Les salaires des ouvriers de nos jours sont si bas qu'il n'y a rien a gagner a les diminuer encore !
De
15H25 | 02/09/2007 |
Beaucoup plus simple : rétablissons l'esclavage..
De
07H46 | 03/09/2007 |
Vous avez raison, il n'a jamais été question de fabriquer des vélos en Allemegne, l'action était préméditée. Investir en Chine ? , Il est préférable d'arriver avec un projet prêt, rentable immédiatement, sans perte de temps a financer un bureau d'étude et a tourner en rond le temps des mise au point. Le plus simple, repérer ces petites usines en difficultés en se proposant de les sauver, si possible avant qu'ils n'aient trouvé une autre solution (il est déja arrivé qu'en cogitant un peu d'autres solutions soient trouvées), et si possible aussi avant l'arrivée des autres vautours. Un bon produit, même un vélo, demande des années pour être amélioré et ceux qui remarquent et trouvent des solutions a des milliers de détails sont ceux qui participent à son élaboration quotidienne. Il est facile de clamer qu'une usine n'est pas rentable quand c'est déja l'intention du départ. Aujourd'hui avec le libéralisme, les entreprises ne sont plus que des marchandises que l'on dissèque pour en extraire le meilleur et que l'on brade ensuite, et nous n'en sommes qu'a l'aube.
Henri
De
17H30 | 02/09/2007 |
C'est vrai il faut baisser les salaires, comme ça la consommation sera en berne et ils seront obligés de licencier… en Chine ! (vu que tout vient de là-bas maintenant…) ; )
De Leclere gérald
paysagiste | 08H14 | 03/09/2007 |
La CEE as été créer justement pour contrecarrer le système américain et ça, nos dirigeants politiques et économiques l'ont un peu oublier. Pour De Gaule, il fallait une Europe forte pour pouvoir dire merde à ce système.
Avec Sarkozizi qui ne voit que par les states, cela ne vas pas aider l'Europe et encore moins la France.

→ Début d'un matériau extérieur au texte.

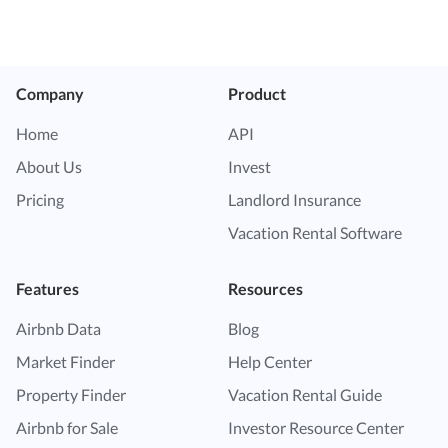
Company
Product
Home
API
About Us
Invest
Pricing
Landlord Insurance
Vacation Rental Software
Features
Resources
Airbnb Data
Blog
Market Finder
Help Center
Property Finder
Vacation Rental Guide
Airbnb for Sale
Investor Resource Center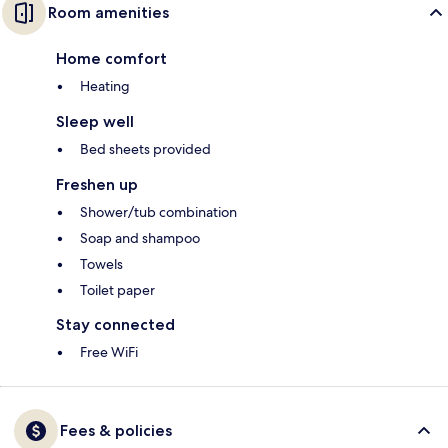
Room amenities
Home comfort
Heating
Sleep well
Bed sheets provided
Freshen up
Shower/tub combination
Soap and shampoo
Towels
Toilet paper
Stay connected
Free WiFi
Fees & policies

Je sens que nos rapports Franco-Allemand vont s'envennimer de plus en plus, ils sont déja comme la météo, plutôt pourris et couverts.

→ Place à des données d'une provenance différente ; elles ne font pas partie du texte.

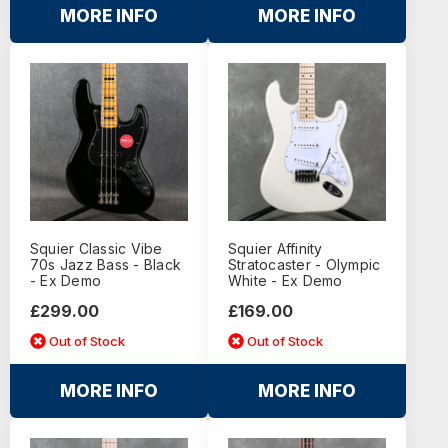
MORE INFO
MORE INFO
Squier Classic Vibe
Squier Affinity
70s Jazz Bass - Black
Stratocaster - Olympic
- Ex Demo
White - Ex Demo
£299.00
£169.00
Out of Stock
Out of Stock
MORE INFO
MORE INFO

« Sarkozi ou comment se facher avec des amis » ! ! !
Pour le mode d'emploi voir l'Elisée .
De
08H15 | 04/09/2007 |
un texte à ne pas manquer :
http://perso.orange.fr/philosophie/liberalisme.htm
De teamthermo
08H34 | 06/09/2007 |
Ca fait plaisir de voir de telles luttes pour garder l'emploi, et le savoir-faire. Nous ne sommes pas des pions dépendant de stratégies « globales ».
Une usine en France se bat aussi contre des décisions purement financières, sur le site http://thermochateaugontier.over-blog.com
De
16H01 | 26/09/2007 |
Au cas où il y aurait encore des visites pour cet article (oui bon je débarque un peu après la bataille) : le vélo « Strike-Bike » a l'air d'être un bon et joli vélo de ville, pas trop cher.
Si vous ne voulez pas acheter le vélo mais que ça vous intéresse de faire un geste, une loterie (10€ la participation) s'organise pour commander un/des vélos et le faire gagner à un des participants par tirage au sort, sur le forum de Vélotaf : http://www.velotaf.com/index.php ? showtopic=1355
Si vous êtes prêt à acheter le vélo, vous pouvez tout de même voir le fil ci-dessus puisque vous y trouverez tous les liens, et même des possibilités d'achat groupé vers la France pour limiter les frais de port.